Four Ways to Increase Pay as a Licensed Practical Nurse
According to 2020 data from the BLS, the top 10% of LPNs enjoy a median annual wage of $65,520, while the lowest 10% earn $35,570 a year, making the median annual wage $48,820. LPNs can increase their earning potential by focusing on important variables like education, work setting, geographic location, and specialization.
- 1. Consider pursuing certifications
- Certification programs offer specialized training in areas like gerontology or intravenous therapy. LPNs who are certified in a specialization hold advanced knowledge and skills that allow them to work in more lucrative settings.
- 2. Increase education level
- LPNs can also increase their salary by earning an associate degree or a bachelor's degree in nursing. While it takes less time to earn a practical certificate or a nursing diploma, degree-holders enjoy higher salaries and more professional opportunities.
- 3. Gain experience
- According to the Journal of Nursing Regulation, LPN salary potential grows with professional experience. The two largest salary increases typically occur during a nurse's first five years on the job, with another significant increase after 10 years. LPNs who enter the field earlier also boast higher wages, with nurses under the age of 29 seeing the largest pay increase.
- 4. Switch practice settings
- An LPN's work setting directly influences their salary. Nurses employed at nursing homes or other long-term care facilities and outpatient centers tend to earn the most. LPNs who wish to increase their earning potential should look for jobs at skilled nursing facilities, hospital-based outpatient settings, or home health/visiting nurse companies.
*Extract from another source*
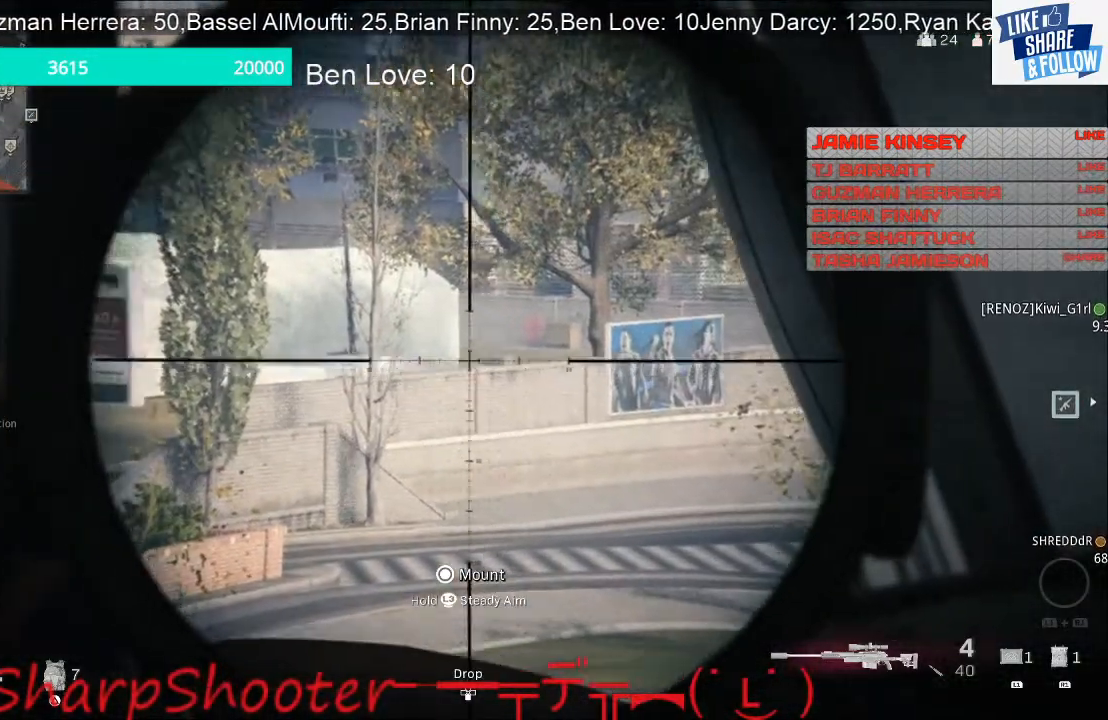
{"buttons": ["L2"], "left_stick": "center", "right_stick": "center", "events": [[33, "right_stick", "center"], [133, "left_stick", "center"]]}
Frequently Asked Questions: Licensed Practical Nurse Salaries
Who makes more: LPNs or RNs?
On average, RNs earn higher annual salaries than LPNs. RNs receive more education and training than LPNs, and they are qualified to perform tasks that LPNs cannot. According to Medscape, RNs enjoy an average annual salary of around $81,000, while LPNs make about $50,000 each year.
Does an LPN hold a degree or a certificate?
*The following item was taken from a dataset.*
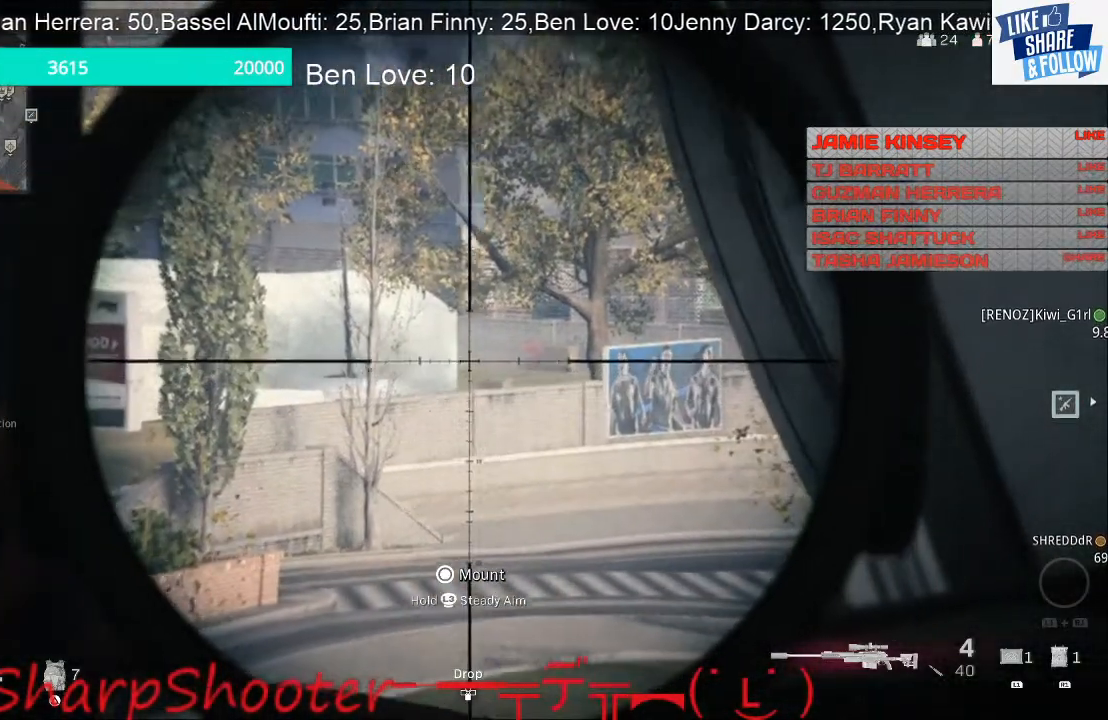
{"buttons": ["L2", "L3"], "left_stick": "center", "right_stick": "center", "events": [[333, "L3", "down"]]}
Prospective LPNs can hold either a vocational/practical certification, or an associate or bachelor's degree. According to the Journal of Nursing Regulation, a growing number of LPNs hold an undergraduate degree, while fewer individuals hold only a vocational/practical certificate.
Can LPNs make good money?
LPNs can earn a decent living, especially those willing to pursue higher education and become certified in a specialization. Many top earners also prioritize finding jobs in certain work settings, states, or regions that offer higher salaries.
Is it worth it to become an LPN?
LPN salary figures have consistently risen in recent years, increasing from $46,000 in 2017 to $50,000 in 2019 and outpacing RN salary growth. This data suggests a continuing need for LPNs. The entry-level LPN role also allows nurses to pursue additional certifications or education, providing many opportunities for continued professional growth. Both aspects demonstrate that it is financially and professionally advantageous to become an LPN.